**EXTRACTED TEXT**

The Zeughaus is the oldest building on Unter den Linden, finished in 1730 by Andreas Schluter as Brandenburg-Prussia's main armory. It has been a museum continuously since 1875, although the country it represents has changed five times. It was Imperial Germany's military museum, then Weimar's, then the Nazi regime's, then East Germany's Museum of German History, and now the Federal Republic's German Historical Museum. Each regime added rooms and removed inconvenient ones. The current museum's brief, defined when the institution was founded in 1987, is to present the whole sweep of German history honestly, including the parts the building's previous tenants would have preferred to forget.
The Zeughaus was commissioned by Elector Frederick III of Brandenburg in 1695 and designed by a succession of architects, with Andreas Schluter producing the masks of dying warriors that still ring the inner courtyard, the Schluterhof. It served as a working armory until the 1870s. The Hohenzollerns turned it into a military museum in 1875. The Nazis added their own propaganda exhibitions; the building was hit by Allied bombing during the war but largely survived. East Germany's leadership chose it in 1950 as the home of the Museum of German History, charged with presenting a Marxist-Leninist reading of the German past. After reunification on October 3, 1990, the entire collection of that East German museum was transferred to the new German Historical Museum, which had been founded three years earlier in West Berlin. The walls have heard arguments in five different ideological dialects.

**ASSIGNMENT**
According to the Zeughaus text, what is the name of the inner courtyard ringed by masks of dying warriors? Rely only on the Zeughaus text.

**DATA**
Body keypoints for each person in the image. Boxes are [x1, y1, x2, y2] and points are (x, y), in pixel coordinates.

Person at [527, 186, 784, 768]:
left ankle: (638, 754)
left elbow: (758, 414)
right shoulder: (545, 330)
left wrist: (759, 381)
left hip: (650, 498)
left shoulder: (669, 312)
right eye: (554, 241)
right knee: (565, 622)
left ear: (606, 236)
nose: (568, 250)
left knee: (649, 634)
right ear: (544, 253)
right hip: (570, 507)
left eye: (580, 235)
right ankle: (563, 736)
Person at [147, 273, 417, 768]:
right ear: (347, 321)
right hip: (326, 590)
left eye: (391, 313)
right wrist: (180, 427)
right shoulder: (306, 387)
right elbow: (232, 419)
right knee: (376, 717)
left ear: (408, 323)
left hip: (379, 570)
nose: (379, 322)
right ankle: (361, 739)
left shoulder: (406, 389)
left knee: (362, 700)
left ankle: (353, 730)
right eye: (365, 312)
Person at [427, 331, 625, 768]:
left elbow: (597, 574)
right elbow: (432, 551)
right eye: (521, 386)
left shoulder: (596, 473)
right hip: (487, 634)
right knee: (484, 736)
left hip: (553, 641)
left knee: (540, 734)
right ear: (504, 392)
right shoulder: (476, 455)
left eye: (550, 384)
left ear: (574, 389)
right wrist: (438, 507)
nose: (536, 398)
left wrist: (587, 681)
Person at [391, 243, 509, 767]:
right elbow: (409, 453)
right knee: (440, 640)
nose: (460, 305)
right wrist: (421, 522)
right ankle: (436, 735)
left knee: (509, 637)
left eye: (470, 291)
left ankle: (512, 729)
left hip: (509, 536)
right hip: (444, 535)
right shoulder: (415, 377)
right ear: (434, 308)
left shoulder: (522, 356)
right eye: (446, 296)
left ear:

**SOLUTION FOR THIS EXERCISE**
The Schluterhof.